Белоглазый недолюбливал людские селения и еще больше крупные города. Ему претили стены и деревянные срубы, крыша, заслоняющая небо, толкотня на базарах и шумные гуляния. Проведя с вятичами два дня, чудь радовался, что наконец остался один.
Кожаный кошель на поясе теперь был пуст. Все самоцветы забрали. Воевода дюже жадный, да на руку скорый оказался. Обчистил чудь пока до клети вели и глазом не моргнул. Потом староста приходил, тоже руки в кошель совал. До чего же противно стало белоглазому от того, что они так поступают. Не за себя, за них стыдно.
«Вы думаете, что унижаете пленника, но черните самих себя».
А ведь то были самоцветы на выкуп родичей. Когда еще удастся достать новые? Растратил чудь силы понапрасну, жадных зверей в доспехах одуряя, со следа своего сбросив.
Белоглазый мог часами сидеть, уставившись в одну точку. А мог сорваться в неистовой звериной прыти и бежать, аки бес, на руки длиннющие опираясь. Он гнал мысли прочь, погружаясь в особое состояние, которое его племя звало чудным словом недумь. Если задавать себе вопросы, то рано иль поздно, да сыщешь на них ответы. Только даны те ответы будут тобой же, а коль так, грош им цена.
Ежели хочешь испрашивать мудрости, обращайся к тому, что было до тебя и что будет после, когда весь род твой изведен будет. Заглядывая за пределы сознания, белоглазый избавлялся от мыслей и тревог, забывал обиды и невзгоды, отпуская спокойный и чистый разум. Ему не нужны были деньги и белы палаты, дорогие одежды и заморские яства. Все, что окружало вокруг, стало домом и богатством для чуди. Не нужно было говорить, чтобы быть услышанным. Не следовало просить, дабы быть одаренным.

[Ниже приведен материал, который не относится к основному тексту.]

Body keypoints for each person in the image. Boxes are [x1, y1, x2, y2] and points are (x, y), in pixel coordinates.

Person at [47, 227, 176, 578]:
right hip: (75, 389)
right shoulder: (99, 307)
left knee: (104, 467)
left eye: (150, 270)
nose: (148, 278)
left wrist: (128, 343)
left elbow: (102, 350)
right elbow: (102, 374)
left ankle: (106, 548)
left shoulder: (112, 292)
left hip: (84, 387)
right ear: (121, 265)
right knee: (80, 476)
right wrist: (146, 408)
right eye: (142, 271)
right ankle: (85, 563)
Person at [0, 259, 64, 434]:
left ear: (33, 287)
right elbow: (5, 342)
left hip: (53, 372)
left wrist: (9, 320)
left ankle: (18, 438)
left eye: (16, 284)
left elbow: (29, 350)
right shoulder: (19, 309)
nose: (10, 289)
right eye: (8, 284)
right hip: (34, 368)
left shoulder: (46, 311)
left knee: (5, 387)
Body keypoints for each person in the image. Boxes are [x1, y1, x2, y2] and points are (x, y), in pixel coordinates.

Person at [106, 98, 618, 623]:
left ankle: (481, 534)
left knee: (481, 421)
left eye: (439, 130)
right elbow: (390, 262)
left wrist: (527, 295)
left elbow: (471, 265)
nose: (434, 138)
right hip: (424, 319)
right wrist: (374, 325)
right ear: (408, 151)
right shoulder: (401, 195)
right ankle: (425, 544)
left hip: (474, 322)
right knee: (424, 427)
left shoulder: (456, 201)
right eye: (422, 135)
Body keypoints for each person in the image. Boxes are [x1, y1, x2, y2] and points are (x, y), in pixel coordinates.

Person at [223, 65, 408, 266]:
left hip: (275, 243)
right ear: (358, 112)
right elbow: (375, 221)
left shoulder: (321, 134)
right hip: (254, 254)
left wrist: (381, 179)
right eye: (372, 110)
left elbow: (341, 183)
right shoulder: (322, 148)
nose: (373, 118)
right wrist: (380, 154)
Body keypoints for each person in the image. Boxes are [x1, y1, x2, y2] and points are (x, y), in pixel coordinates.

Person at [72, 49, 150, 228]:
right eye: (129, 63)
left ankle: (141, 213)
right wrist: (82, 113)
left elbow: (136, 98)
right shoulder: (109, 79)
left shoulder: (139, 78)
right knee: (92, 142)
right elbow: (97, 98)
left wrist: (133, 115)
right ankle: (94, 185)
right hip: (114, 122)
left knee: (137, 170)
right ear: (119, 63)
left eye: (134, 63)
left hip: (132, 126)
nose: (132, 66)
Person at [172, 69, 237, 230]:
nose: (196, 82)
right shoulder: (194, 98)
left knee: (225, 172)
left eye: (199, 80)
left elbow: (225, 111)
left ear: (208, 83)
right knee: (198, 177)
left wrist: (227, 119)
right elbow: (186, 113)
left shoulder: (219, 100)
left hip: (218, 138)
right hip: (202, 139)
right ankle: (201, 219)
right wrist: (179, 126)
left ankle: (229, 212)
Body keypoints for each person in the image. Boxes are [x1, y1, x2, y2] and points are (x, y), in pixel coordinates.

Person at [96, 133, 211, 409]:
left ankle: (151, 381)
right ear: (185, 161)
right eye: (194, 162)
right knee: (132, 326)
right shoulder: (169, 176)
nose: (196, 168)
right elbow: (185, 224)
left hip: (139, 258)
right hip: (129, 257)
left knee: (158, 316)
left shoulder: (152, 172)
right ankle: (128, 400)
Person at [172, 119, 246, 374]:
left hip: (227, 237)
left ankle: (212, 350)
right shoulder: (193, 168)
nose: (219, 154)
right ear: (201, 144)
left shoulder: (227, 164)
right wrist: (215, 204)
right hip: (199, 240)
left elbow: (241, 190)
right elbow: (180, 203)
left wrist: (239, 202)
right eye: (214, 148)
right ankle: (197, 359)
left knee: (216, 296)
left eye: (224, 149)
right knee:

Порой чудь настолько погружался в размытую пелену недумья, что двигался очень быстро, даже когда не перемещался бегом. Это при людях из рода вятичей он шел прямо. Смущать не хотел. Когда вокруг был только первородный и чистый мир, белоглазый давал волю своей древней и могучей природе. Он мчался, петляя между деревьями, огромными прыжками покрывая расстояние в десяток аршин. Купаясь в бурлящей в жилах силе, он радовался ветру на щеке и росе под ногами, касаниям листьев и ароматам трав.
На второй день пути, чудь вышел к широкому полю, через которое пролегал дорожный тракт, расходящийся распутьем. Невдалеке виднелся перелесок, где белоглазый и решил спрятаться. Место то было весьма оживленное. Многие купцы ходили здесь. Их чудь и решил испрашивать о родичах. День минул, второй к концу подходит. Наконец появились купцы, при охране, как положено. Белоглазый закрыл глаза, к земле прижался и стал слушать. До него донесся обрывок беседы.
— Как лихо окаянное народ травят, — сокрушался мужичек с пышной черной бородой и кустистыми бровями. — В сечень [7] деревню у древлян пожгли, да люд увели. Зачем? Дань те платили исправно, сам торговал с ними, сытые дома, совсем не пропащие. Лихо попутало ихнего кагана, зуб тебе даю, лихо.